Return the lines below exactly, please, from the one containing "de perto o titânio" through the last one, both included, and leave out any pictures.

*Stored entries*:
◆ ◆ ◆ ◆

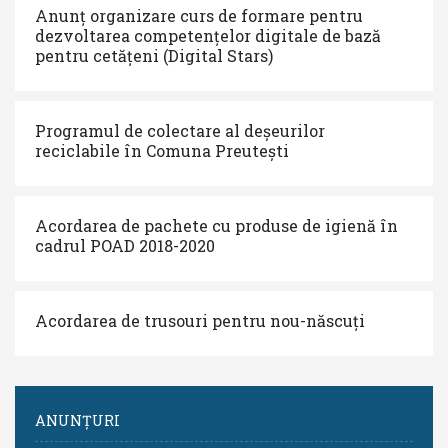
Anunț organizare curs de formare pentru
dezvoltarea competențelor digitale de bază
pentru cetățeni (Digital Stars)
Programul de colectare al deșeurilor
reciclabile în Comuna Preutești
Acordarea de pachete cu produse de igienă în
cadrul POAD 2018-2020
Acordarea de trusouri pentru nou-născuți
ANUNȚURI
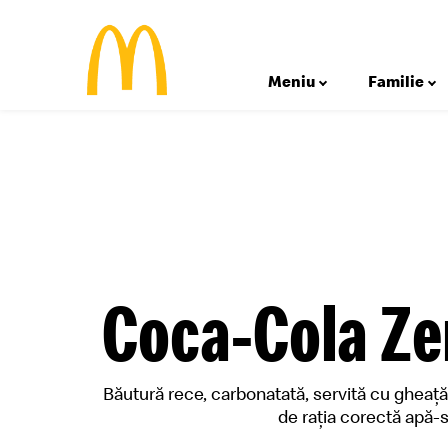
Meniu
Familie
Pui
Happy Meal®
Impactul economic în România
Vită
Inițiative sustenabile
Porc
Casa Ronald McDonald® România
Peşte
Grant my passion
Coca-Cola Ze
Cartofi
Băuturi
Băutură rece, carbonatată, servită cu gheaţă
Vezi toate produsele >
de raţia corectă apă-s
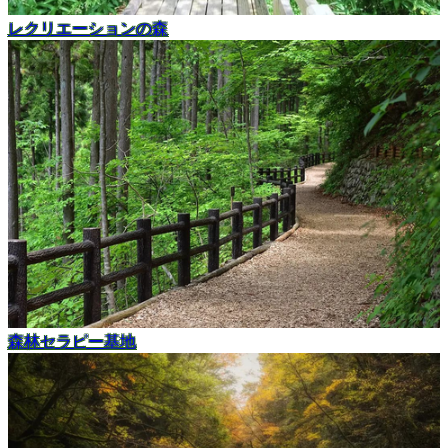
レクリエーションの森
森林セラピー基地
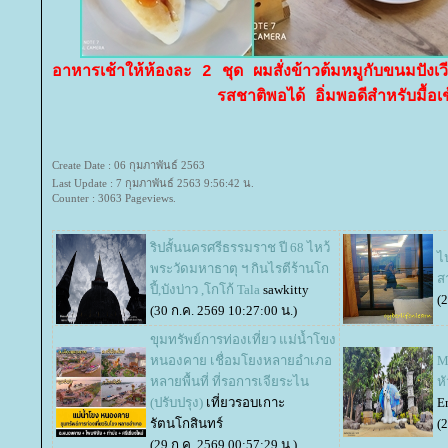
อาหารเช้าให้ห้องละ 2 ชุด ผมสั่งข้าวต้มหมูกับขนมปัง
รสชาติพอได้ อิ่มพอดีสำหรับมื้อเช
Create Date : 06 กุมภาพันธ์ 2563
Last Update : 7 กุมภาพันธ์ 2563 9:56:42 น.
Counter : 3063 Pageviews.
ริปสั้นนครศรีธรรมราช ปี 68 ไหว้
ไ
พระวัดมหาธาตุ ฯ กินไรตีร้านโก
ส
ปี้,บังบ่าว ,โกโก้ Tala
sawkitty
(
(30 ก.ค. 2569 10:27:00 น.)
ขุมทรัพย์การท่องเที่ยว แม่น้ำโขง
หนองคาย เชื่อมโยงหลายอำเภอ
M
หลายพื้นที่ ที่รอการเจียระไน
ห
(ปรับปรุง)
เที่ยวรอบเกาะ
E
รัตนโกสินทร์
(
(29 ก.ค. 2569 00:57:29 น.)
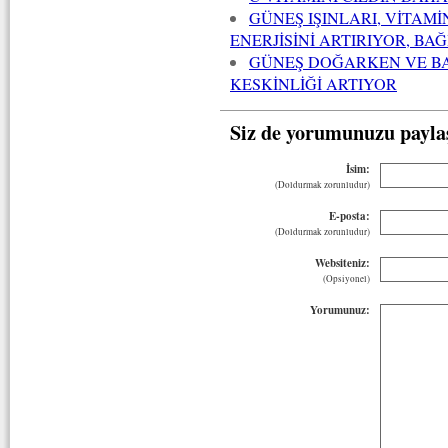
GÜNEŞ IŞINLARI, VİTAMİ
ENERJİSİNİ ARTIRIYOR, BA
GÜNEŞ DOĞARKEN VE B
KESKİNLİĞİ ARTIYOR
Siz de yorumunuzu payla
İsim:
(Doldurmak zorunludur)
E-posta:
(Doldurmak zorunludur)
Websiteniz:
(Opsiyonel)
Yorumunuz:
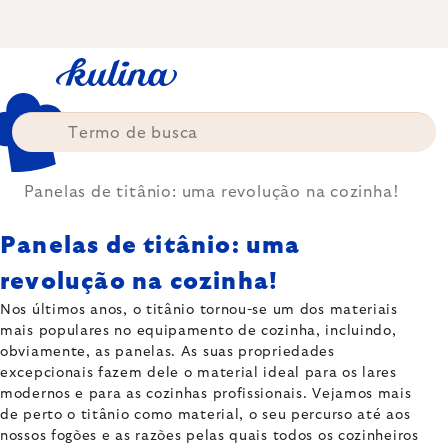
Skip
to
content
Panelas de titânio: uma revolução na cozinha!
Panelas de titânio: uma
revolução na cozinha!
Nos últimos anos, o titânio tornou-se um dos materiais
mais populares no equipamento de cozinha, incluindo,
obviamente, as panelas. As suas propriedades
excepcionais fazem dele o material ideal para os lares
modernos e para as cozinhas profissionais. Vejamos mais
de perto o titânio como material, o seu percurso até aos
nossos fogões e as razões pelas quais todos os cozinheiros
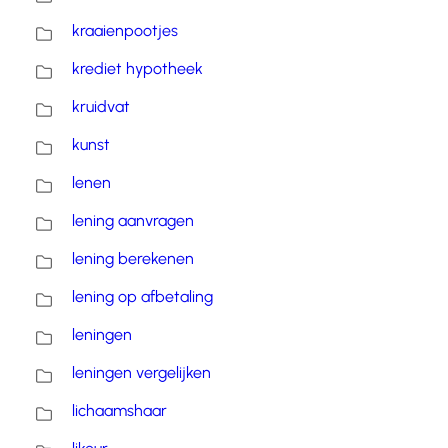
kraaienpootjes
krediet hypotheek
kruidvat
kunst
lenen
lening aanvragen
lening berekenen
lening op afbetaling
leningen
leningen vergelijken
lichaamshaar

◆ ◆ ◆ ◆

*Written reply*:
de perto o titânio como material, o seu percurso até aos
nossos fogões e as razões pelas quais todos os cozinheiros
kraaienpootjes
krediet hypotheek
kruidvat
kunst
lenen
lening aanvragen
lening berekenen
lening op afbetaling
leningen
leningen vergelijken
lichaamshaar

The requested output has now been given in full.